A rock documentary that’s not really quite one, Mistaken for Strangers is really a film about sibling dynamic/rivalries, the film making process and overcoming your very worst own enemies. We all know The National, the indie rock band from Cincinnati (now Brooklyn) that has taken the long road to success. Finally showing some mainstream success with 2010’s High Violet, the band seems to finally made its way to stadium sized crowds echelon of success. The leader of the band is Matt Berninger, the moody baritone singer of the group. He has a brother, ten years his junior and has this kinda Garden State what the hell am I doing with my life vibe to him. Through either love or pity, Matt invites him out to be a roadie for the band and in turn, Tom decides to make a documentary from it. Mistaken For Strangers is that documentary.

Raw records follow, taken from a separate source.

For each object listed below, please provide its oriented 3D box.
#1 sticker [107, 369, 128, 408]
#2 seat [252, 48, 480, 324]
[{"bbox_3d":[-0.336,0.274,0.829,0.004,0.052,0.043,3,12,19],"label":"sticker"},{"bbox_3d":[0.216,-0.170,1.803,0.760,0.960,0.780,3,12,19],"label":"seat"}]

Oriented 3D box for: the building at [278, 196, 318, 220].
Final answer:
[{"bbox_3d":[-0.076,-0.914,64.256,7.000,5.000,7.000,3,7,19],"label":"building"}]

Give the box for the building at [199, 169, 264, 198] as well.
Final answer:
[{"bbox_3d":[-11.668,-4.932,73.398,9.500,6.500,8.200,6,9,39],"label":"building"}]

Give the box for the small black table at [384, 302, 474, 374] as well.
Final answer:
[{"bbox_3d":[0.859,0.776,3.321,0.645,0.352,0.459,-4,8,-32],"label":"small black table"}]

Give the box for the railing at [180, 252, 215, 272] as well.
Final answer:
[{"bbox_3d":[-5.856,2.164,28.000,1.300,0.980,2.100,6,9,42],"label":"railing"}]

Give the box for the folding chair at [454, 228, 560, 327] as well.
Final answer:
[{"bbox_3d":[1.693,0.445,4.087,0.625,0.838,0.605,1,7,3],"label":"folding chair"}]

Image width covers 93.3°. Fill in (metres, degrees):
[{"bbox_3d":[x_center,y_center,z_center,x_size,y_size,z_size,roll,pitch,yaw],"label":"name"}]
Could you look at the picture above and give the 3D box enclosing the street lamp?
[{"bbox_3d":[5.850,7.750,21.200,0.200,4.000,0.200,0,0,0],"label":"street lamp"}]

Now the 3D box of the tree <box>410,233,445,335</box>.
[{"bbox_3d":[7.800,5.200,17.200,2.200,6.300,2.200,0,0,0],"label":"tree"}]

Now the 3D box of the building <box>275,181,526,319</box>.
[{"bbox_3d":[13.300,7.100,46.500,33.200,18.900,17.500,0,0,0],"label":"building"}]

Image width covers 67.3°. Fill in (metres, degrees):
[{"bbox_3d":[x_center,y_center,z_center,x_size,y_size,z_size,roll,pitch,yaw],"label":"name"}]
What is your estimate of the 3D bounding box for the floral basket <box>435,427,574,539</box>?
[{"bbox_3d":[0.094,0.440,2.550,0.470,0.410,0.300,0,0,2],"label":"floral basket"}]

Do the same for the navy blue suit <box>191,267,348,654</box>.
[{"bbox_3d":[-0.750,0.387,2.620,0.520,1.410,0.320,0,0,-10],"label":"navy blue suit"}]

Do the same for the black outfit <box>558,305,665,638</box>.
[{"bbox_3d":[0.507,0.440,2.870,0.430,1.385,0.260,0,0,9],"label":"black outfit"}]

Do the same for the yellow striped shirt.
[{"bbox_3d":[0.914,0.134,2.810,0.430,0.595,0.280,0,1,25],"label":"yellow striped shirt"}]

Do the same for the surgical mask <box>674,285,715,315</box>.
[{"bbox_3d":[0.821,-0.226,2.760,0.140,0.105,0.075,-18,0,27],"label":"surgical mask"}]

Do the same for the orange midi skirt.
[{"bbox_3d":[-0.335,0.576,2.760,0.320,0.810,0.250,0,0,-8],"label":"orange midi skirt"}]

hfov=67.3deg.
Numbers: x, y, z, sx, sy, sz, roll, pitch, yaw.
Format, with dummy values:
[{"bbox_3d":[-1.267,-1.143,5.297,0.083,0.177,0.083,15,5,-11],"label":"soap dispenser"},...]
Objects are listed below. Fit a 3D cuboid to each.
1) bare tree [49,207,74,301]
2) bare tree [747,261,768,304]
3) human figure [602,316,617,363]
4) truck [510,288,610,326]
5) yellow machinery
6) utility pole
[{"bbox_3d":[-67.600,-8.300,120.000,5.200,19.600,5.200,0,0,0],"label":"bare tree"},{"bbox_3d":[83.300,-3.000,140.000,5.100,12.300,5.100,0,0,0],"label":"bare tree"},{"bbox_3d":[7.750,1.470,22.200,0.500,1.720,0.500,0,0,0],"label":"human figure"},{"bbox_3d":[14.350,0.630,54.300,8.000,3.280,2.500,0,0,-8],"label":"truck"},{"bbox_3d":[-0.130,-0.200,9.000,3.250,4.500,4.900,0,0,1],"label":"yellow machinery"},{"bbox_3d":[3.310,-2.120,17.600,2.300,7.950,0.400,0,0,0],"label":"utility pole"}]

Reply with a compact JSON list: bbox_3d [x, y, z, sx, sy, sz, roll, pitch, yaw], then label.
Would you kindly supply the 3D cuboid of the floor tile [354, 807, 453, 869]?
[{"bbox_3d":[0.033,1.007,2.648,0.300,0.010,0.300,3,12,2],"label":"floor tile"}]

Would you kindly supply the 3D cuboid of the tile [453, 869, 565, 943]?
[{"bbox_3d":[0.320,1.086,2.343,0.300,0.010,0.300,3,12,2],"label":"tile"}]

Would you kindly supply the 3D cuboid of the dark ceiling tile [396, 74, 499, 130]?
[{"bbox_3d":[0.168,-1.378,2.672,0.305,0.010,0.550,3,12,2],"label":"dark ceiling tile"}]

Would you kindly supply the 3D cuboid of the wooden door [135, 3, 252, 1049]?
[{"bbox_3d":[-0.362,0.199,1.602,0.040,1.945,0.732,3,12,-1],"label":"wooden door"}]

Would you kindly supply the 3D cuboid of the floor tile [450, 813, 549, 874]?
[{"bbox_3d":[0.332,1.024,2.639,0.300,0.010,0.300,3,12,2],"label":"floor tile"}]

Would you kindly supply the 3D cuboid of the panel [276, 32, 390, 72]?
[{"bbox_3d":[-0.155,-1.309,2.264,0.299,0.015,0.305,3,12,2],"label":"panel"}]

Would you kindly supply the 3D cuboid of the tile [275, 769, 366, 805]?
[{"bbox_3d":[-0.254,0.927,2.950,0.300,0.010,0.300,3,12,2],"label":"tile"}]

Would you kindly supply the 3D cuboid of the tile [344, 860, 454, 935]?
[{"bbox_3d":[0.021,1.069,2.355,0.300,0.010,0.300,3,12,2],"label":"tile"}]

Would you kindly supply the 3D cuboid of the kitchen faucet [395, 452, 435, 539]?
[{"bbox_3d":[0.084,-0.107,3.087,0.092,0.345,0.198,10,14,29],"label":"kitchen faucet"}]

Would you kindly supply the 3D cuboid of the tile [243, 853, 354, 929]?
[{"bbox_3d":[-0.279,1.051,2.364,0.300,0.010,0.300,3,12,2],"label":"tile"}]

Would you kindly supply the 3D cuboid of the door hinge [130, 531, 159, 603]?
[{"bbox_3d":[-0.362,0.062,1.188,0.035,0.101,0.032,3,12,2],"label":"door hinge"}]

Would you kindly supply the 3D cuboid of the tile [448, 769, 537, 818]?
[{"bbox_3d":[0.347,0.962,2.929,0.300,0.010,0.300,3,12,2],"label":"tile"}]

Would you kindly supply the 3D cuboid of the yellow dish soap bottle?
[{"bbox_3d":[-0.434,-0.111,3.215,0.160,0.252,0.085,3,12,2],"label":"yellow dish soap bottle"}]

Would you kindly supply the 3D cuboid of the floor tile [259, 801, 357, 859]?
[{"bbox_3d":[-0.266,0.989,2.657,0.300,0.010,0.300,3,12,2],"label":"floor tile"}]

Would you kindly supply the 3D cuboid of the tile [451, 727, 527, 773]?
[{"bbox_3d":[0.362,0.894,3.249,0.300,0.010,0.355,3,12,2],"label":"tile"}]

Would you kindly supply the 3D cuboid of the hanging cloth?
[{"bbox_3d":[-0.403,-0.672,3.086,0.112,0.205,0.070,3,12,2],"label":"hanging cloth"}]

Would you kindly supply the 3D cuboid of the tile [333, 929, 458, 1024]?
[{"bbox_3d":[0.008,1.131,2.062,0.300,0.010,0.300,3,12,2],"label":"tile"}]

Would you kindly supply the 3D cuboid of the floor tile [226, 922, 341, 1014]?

In the 90 minutes that follow, we will see a lot of things that would make a checklist of most rock docs, including

tour footage
backstage footage
band members goofing off
lots of shots in random cities
shots of band members sleeping

The thing that separates Mistaken For Strangers from the rest is the fact that it’s really not about the National, it’s actually about Tom Berninger. His relationship with his brother is clearly not strong (“I didn’t know you had never been to Europe” muses Matt in one scene) and as the tour progresses their relationship is pushed to the limits. Tom struggles to cope with his brother’s success and his own lack of direction/self control. There are blow ups and arguments and the documentary takes a surprising turn. In the end, what we get is an honest heartfelt film that deals with issues that most of us can identify with, only as an additional bonus, we get the benefit to peer into the lives of a beloved band as well.